Great highway performance and passing power with passenger and bags uphill.

Reliability & build quality 4 out of 5
Value vs rivals 4 out of 5

Great Mileage for a 400cc.

Equipment 5 out of 5

Adjustable handlebars and adjustable windshield made a huge difference.

Buying experience: Good.

4 out of 5 A strong contender in the scooter market, but build quality is potentially an issue
01 October 2018 by Peter Connell

Year: 2018

Rides well, strong engine, good storage, decent weather protection, and big enough for two up riding. Downsides are Yamaha's build quality, which is not the best, and the dealer support which could be better. Dual rear shocks are fiddly to adjust and old fashioned when compared to other manufacturers who have moved to a mono shock on their new models.

Ride quality & brakes 5 out of 5

Strong engine, good brakes, good handling, manoeuvrable, fits rider with added pillion without compromising rider control. Seat is wide but hard, and uncomfortable after one hour.

Engine 5 out of 5

Strong engine. Power delivery is good for overtaking and motorway driving. Throttle response is good making the scooter easy to ride around town.

Reliability & build quality 3 out of 5

Bike failed at point of delivery as ABS unit was faulty and it took two weeks to fix. Issues with rear suspension fixed under warranty.

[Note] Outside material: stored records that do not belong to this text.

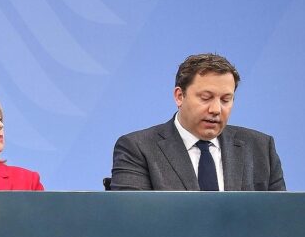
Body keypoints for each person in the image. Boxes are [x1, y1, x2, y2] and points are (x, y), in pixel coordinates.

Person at [110, 53, 285, 191]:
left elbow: (279, 221)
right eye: (206, 98)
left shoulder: (260, 148)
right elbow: (133, 222)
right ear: (179, 96)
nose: (216, 109)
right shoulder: (138, 148)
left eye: (226, 100)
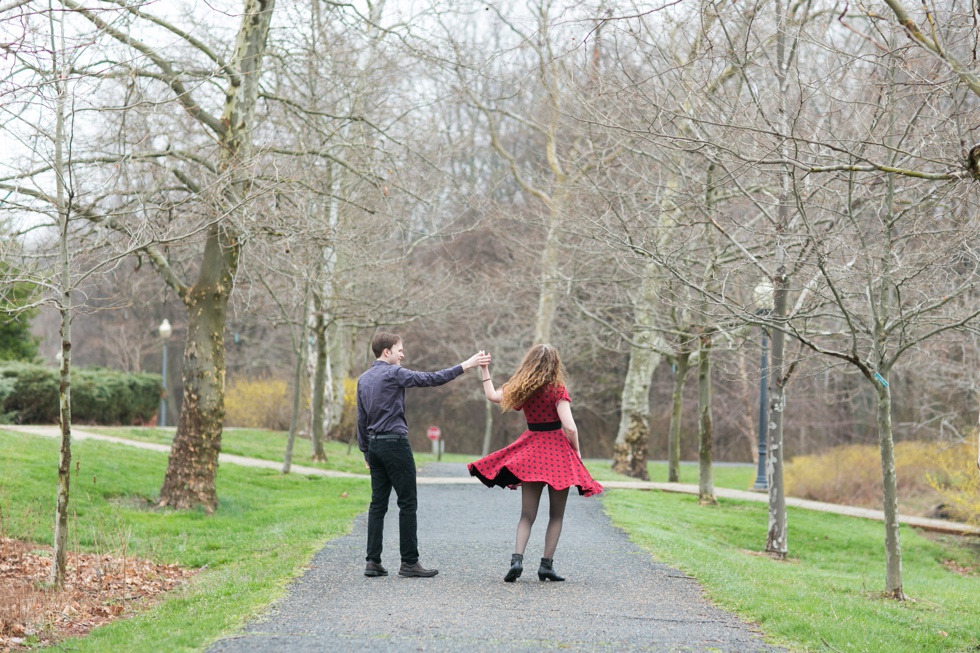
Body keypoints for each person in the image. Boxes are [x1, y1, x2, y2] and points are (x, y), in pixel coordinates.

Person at [357, 332, 491, 579]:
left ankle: (372, 562)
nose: (402, 354)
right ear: (386, 352)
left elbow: (361, 419)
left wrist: (365, 450)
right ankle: (409, 562)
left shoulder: (363, 379)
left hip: (374, 446)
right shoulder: (394, 373)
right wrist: (467, 365)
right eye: (399, 350)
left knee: (378, 504)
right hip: (395, 444)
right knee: (407, 502)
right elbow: (432, 379)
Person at [468, 344, 603, 583]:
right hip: (558, 455)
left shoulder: (522, 388)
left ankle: (517, 560)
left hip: (531, 454)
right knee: (556, 516)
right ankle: (546, 566)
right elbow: (570, 427)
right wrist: (577, 450)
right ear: (555, 365)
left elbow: (491, 396)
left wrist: (485, 369)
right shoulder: (557, 390)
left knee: (527, 515)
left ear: (529, 363)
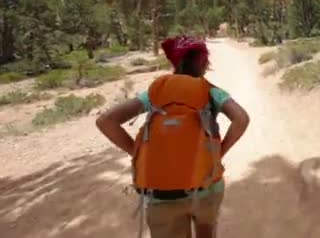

Value vs rivals 4 out of 5

Only 1,000 mile service at present which is not sufficient to comment on longer term running costs. However, the initial service cost experience indicates that it will not be any cheaper than a standard motorcycle to run.

Equipment 4 out of 5

Bike as standard is adequate, with good under seat storage, but needs the addition of heated grips and the battery charger connector in the non lockable glove box as the battery is behind the windscreen and not easily accessible for charging. Standard windscreen size is fine for people up to 5ft 11. The comfort seat is an option to be considered as standard seat gets uncomfortable after one hour. Optional leg cover is expensive and can only be fitted and removed by a dealer. Top box with backrest is recommended as it adds additional storage that is welcome on a longer trip.

Buying experience: Buying experience at the dealer was good, but the bike was nor properly prepared before collection.